First, the person who told Feb that the life of an intellectual is a lonely one was myself.  Objectively, there are very few people in the world who are capable of engaging with high-level intellectual issues and sustaining high-level effort in thinking through the issue and advancing our collective knowledge in regard to it.  However, I want to be clear that this doesn't mean that the intellectual can operate strictly on his or her own.  Advances in knowledge, improvements in theory, come from exposing one's findings and ideas to the outside world and receiving the criticisms and compliments of other intellectuals.  Progress cannot come from just one person.  The life of the intellectual is empirically lonely; it cannot be totally isolated.  One of the greatest elements of the EMC2 program is that it brings together a number of intellectuals with the potential to help each other grow, even though each may be studying their own topic.  
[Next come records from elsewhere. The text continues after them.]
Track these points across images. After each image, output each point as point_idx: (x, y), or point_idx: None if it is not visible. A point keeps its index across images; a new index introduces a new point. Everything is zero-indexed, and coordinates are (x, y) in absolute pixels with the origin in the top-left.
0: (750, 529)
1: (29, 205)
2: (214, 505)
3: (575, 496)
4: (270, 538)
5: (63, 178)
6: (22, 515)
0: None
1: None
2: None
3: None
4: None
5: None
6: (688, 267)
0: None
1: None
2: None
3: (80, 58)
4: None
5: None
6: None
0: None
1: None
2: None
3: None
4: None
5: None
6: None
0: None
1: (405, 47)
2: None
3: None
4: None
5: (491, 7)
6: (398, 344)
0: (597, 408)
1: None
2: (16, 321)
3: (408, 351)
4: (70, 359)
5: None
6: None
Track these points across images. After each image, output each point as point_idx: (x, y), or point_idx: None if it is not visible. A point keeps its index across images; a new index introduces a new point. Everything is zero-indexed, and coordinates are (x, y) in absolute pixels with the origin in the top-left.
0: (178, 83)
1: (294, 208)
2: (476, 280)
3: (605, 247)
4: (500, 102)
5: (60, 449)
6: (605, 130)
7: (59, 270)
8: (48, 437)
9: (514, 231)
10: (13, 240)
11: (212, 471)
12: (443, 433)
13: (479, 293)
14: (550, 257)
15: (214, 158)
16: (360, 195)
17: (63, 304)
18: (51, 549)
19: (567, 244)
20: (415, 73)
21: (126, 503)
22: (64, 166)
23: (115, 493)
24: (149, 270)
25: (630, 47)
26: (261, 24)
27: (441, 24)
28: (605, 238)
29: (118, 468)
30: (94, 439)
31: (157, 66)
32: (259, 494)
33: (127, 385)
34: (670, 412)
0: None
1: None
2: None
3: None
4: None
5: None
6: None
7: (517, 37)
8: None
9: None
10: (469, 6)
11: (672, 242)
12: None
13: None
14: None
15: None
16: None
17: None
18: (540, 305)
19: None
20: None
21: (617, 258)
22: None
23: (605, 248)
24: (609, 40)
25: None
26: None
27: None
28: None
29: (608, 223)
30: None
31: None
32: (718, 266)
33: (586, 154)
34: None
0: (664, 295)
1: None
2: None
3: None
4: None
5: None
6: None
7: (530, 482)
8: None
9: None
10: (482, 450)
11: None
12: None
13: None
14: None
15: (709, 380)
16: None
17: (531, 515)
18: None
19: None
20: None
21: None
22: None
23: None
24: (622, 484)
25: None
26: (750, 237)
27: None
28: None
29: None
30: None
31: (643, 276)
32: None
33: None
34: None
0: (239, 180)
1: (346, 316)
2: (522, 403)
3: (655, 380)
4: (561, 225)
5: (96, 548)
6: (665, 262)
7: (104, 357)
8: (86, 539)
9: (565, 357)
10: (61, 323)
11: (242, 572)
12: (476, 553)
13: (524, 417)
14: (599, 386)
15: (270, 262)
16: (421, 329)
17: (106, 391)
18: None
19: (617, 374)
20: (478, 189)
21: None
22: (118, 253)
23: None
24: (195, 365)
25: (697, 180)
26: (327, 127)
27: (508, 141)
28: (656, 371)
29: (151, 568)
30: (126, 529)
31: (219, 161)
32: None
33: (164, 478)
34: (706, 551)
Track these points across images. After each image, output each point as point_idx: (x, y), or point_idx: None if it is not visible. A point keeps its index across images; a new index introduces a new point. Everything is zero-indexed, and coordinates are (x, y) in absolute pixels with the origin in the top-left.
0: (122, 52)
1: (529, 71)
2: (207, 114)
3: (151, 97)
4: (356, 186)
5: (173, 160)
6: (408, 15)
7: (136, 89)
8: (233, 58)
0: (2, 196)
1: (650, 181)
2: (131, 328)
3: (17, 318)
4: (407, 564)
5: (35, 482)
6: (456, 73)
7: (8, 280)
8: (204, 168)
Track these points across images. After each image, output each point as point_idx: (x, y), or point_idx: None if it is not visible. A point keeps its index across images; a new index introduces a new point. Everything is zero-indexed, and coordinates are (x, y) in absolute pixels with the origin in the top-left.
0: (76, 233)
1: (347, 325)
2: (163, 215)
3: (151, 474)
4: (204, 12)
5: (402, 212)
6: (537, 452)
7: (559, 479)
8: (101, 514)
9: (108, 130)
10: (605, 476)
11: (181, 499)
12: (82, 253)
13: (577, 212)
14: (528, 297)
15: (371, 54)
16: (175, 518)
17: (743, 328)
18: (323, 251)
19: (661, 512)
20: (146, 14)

Second, I think the gradual development of connections between one's subject of study with other subjects is the hallmark of any mastery of a subject.  Thinking that different topics exist independently of each other, even though they exist in the same world as each other, is a sure sign that the individual does not understand the topics he or she is considering.  People make fun of me all the time for always relating every issue or topic back to economics, but I don't consider this to be a bad thing.  It means that I see economics in all of these other topics.  I've reached such a level of understanding with economics that I can see how it connects to and informs everything else.  I merely find it frustrating that others can't see what I see, and reject information that I know could help them because they think it is coming from a category of knowledge irrelevant to their own.  Additionally, as I explained to Noah the other day, the process of analysis (good thinking) is to break down one's subject into its parts, and to consider each part in turn.  The purpose of analysis is to get at the core of the issue, something fundamental that more people will understand and agree on, thus providing support for your more complicated conclusion.  Analysis, breaking down subjects, therefore, is meant to reveal the commonalities between their parts.  So, the fact that many of the topics being studied in EMC2 are beginning to come together on fundamental issues is unsurprising, though gratifying, and I am proud that Feb can see this.  

Finally, I want to relate this all back to my project, developing a theory of being human.  Alex has been writing a lot about how people are all substantively the same, that we should break down borders between us and begin recognizing ourselves in each other.  This is true to a significant degree.  We are all human beings, meaning that we are all creatures of reason struggling to survive and thrive in the same world as each other, a world of scarcity.  This is the human condition, the one all the English teachers have been talking about throughout our school careers.  The human condition is striving to be better off in a world of scarcity.  We are all the same in this regard.  So, even as we all embark on different paths of study, it's important to realize that we are all doing substantially the same thing, as Feb recognizes in her journal.  Every search for knowledge is a personal one, but we all have the same fundamental reasons for our search because we're all fundamentally the same.  Knowledge is for a purpose, and that purpose is the same for every human action, to make us better off despite living in a world of scarcity.  At their core, all big questions of human knowledge come down to more fundamental questions: What are we?  What should we do?  How can we do it?  The routes we take to answer these questions may appear very different, but, beneath the surface, we're all working toward the same essential goal in essentially the same way.  

Well done, Feb.  This journal was impressively insightful and beautifully expressed.  Thank you.